[Opening RECORDS PROVIDED section]

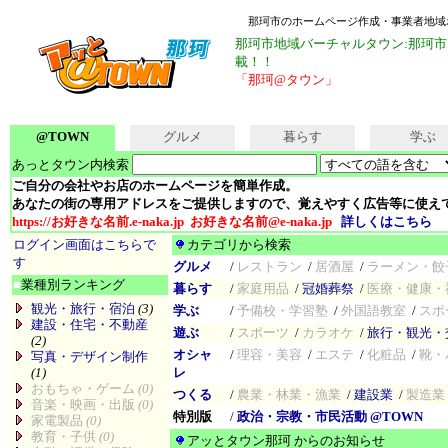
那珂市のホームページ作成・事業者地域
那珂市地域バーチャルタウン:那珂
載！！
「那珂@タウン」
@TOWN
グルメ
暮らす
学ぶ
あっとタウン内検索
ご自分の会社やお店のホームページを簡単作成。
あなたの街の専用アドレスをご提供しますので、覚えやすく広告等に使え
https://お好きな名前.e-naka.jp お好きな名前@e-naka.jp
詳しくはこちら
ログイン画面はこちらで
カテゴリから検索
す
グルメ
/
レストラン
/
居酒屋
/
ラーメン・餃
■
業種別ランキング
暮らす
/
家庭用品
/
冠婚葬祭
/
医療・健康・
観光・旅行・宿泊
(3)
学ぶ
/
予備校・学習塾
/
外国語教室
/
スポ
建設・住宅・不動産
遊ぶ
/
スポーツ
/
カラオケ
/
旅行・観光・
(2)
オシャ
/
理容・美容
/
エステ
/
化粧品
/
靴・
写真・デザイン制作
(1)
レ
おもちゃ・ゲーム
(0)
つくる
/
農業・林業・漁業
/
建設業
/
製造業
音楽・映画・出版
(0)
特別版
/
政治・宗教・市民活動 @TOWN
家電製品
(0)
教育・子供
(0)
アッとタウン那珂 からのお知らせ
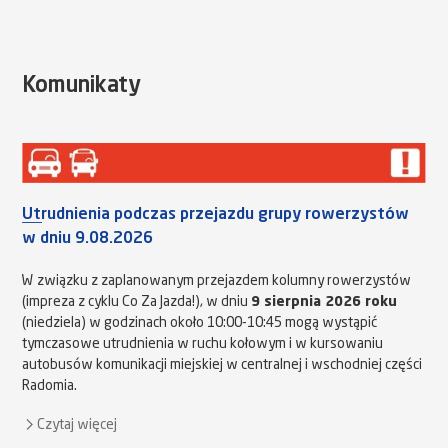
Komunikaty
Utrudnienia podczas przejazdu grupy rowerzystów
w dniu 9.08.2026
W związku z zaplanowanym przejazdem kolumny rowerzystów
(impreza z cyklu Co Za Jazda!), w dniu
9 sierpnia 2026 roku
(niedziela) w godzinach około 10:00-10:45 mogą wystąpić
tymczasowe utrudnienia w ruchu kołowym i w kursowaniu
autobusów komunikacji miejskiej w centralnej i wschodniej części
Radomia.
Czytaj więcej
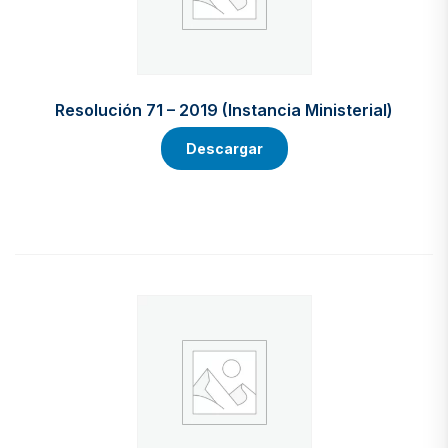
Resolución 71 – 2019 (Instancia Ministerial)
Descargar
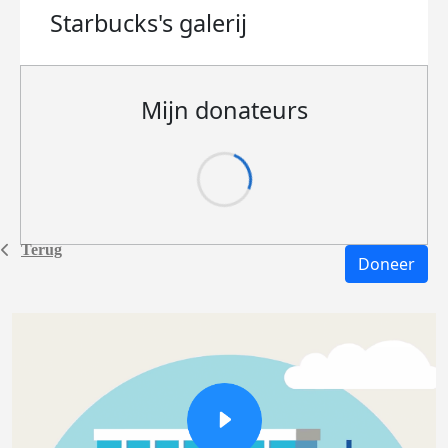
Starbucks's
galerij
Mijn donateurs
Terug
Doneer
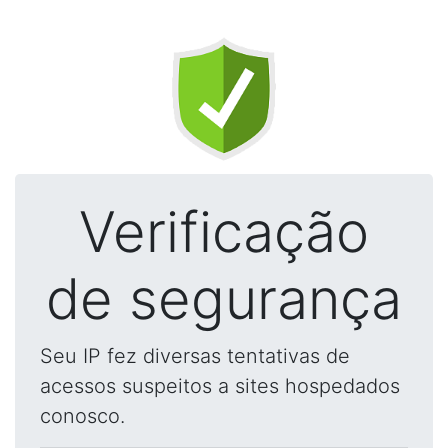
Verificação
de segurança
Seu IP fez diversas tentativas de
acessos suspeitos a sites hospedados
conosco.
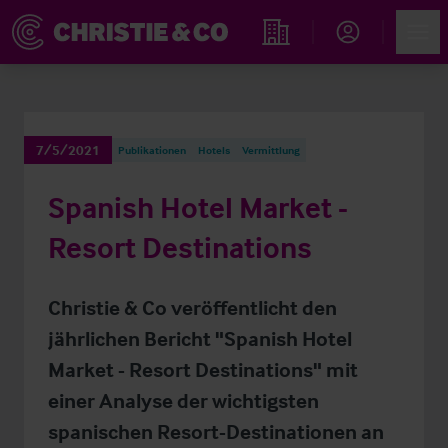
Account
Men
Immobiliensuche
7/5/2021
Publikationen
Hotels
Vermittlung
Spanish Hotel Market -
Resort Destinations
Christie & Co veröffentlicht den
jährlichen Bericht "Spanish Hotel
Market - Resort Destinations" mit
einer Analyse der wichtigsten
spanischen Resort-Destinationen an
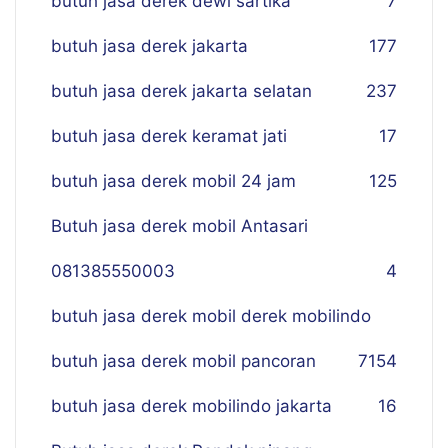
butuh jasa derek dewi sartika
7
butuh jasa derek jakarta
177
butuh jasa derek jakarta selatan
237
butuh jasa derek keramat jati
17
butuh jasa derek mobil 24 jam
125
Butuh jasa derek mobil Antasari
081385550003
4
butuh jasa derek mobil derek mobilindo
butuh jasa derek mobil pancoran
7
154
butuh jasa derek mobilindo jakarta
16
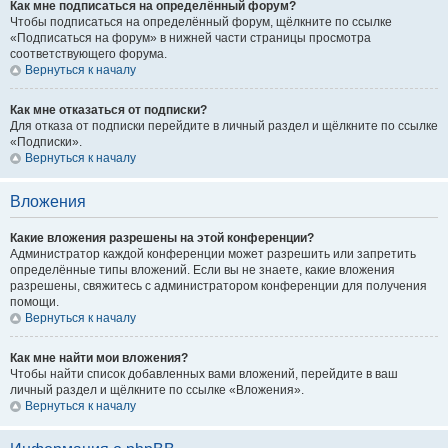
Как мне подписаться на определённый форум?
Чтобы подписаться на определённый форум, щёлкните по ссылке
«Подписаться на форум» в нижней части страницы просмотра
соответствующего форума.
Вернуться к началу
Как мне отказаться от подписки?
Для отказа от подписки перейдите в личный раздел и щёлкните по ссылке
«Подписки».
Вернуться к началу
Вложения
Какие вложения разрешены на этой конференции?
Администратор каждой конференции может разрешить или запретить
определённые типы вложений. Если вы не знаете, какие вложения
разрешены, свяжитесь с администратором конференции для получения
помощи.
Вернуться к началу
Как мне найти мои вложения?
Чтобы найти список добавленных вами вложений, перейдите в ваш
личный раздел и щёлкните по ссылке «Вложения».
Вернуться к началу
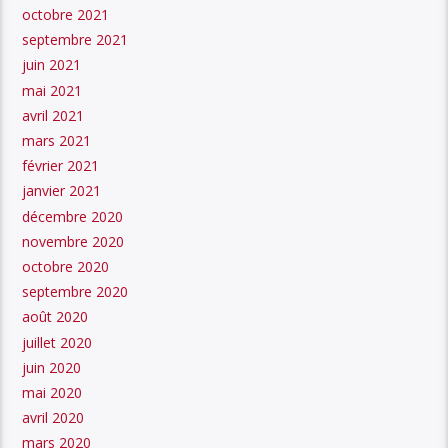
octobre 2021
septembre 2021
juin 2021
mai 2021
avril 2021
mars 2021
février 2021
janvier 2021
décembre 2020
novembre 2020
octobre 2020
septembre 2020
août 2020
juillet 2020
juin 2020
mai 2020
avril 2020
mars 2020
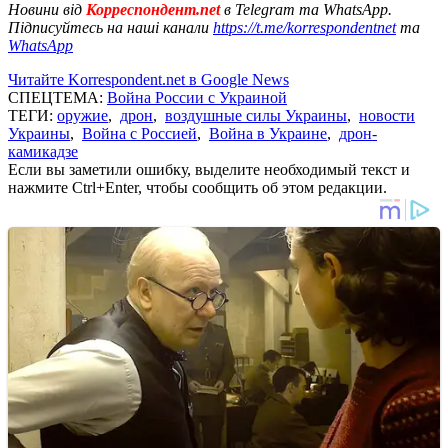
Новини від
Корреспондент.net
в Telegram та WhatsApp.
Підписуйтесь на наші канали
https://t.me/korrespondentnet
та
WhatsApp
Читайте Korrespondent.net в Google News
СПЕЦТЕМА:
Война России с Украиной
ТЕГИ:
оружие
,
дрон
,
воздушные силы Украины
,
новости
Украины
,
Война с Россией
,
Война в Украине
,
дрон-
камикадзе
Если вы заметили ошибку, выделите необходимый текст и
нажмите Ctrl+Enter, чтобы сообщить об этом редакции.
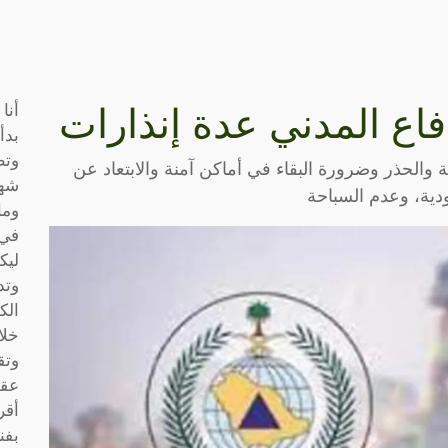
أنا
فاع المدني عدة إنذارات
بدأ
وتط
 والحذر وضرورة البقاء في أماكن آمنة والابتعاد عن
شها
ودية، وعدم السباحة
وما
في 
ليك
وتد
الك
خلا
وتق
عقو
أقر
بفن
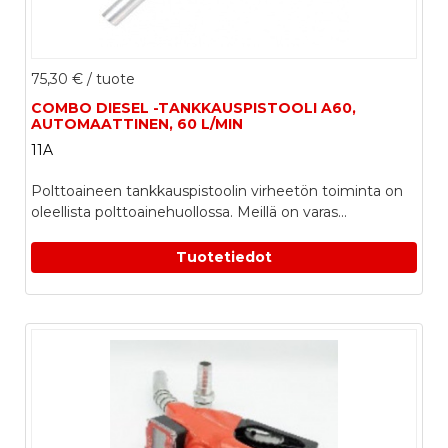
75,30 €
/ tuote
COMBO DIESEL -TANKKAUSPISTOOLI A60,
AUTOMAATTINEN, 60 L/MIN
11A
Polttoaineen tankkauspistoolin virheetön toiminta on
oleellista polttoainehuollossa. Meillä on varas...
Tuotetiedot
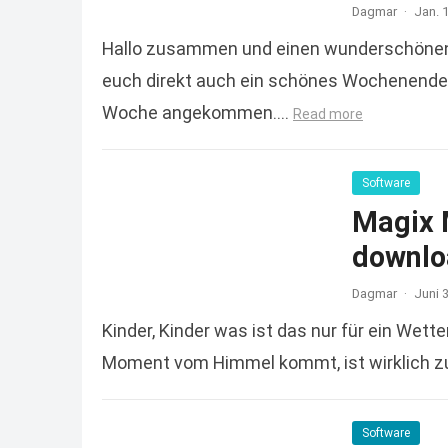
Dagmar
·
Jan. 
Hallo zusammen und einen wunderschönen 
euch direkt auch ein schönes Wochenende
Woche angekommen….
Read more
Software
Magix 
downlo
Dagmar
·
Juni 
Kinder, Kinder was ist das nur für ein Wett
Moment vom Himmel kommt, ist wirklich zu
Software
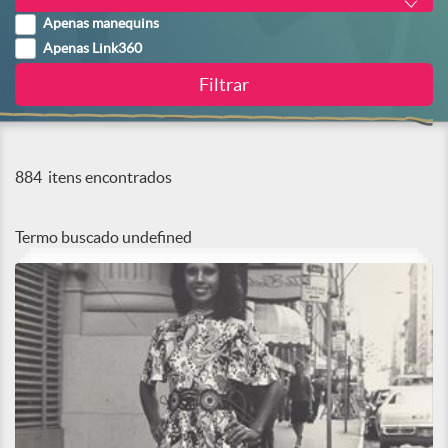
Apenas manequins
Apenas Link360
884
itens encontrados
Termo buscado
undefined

[Closing RECORDS PROVIDED section]
[Opening RECORDS PROVIDED section]

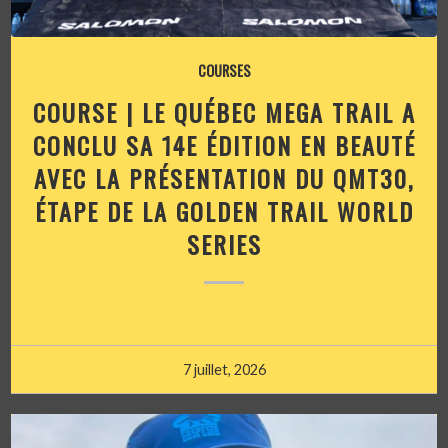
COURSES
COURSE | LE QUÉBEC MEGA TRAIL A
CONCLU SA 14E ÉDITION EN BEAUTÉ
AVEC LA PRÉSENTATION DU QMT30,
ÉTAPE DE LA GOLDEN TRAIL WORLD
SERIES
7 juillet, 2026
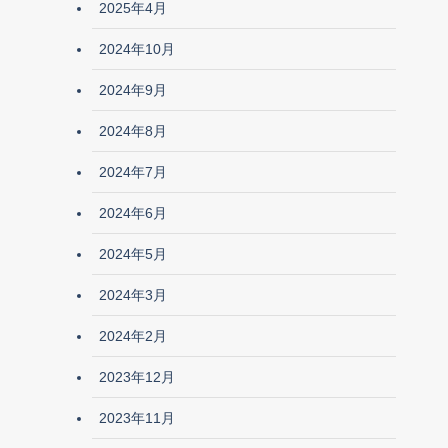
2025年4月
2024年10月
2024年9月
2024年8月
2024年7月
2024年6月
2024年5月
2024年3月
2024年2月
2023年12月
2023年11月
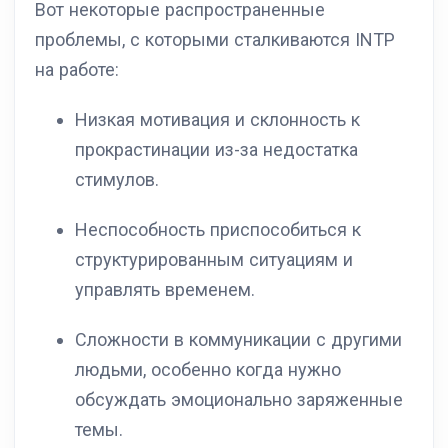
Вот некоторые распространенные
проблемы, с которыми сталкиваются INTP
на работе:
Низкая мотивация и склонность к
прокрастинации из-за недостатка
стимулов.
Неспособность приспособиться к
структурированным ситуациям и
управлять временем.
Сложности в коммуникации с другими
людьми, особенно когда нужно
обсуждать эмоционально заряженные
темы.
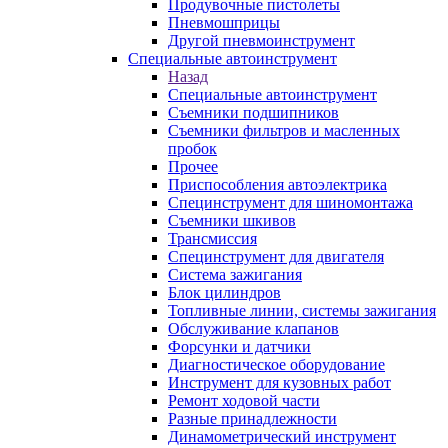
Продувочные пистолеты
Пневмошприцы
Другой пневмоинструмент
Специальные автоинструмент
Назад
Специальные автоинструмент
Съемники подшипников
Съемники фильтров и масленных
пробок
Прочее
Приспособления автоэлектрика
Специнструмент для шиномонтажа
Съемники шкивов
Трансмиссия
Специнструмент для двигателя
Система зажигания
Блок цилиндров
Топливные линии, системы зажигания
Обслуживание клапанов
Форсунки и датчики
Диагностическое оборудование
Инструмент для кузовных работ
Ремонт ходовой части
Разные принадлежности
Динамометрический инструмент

[Closing RECORDS PROVIDED section]

TASK DETAILS »
Please count up the lines above that include the string "вложений" and respond with the total alone.

RESPONSE BOX »
2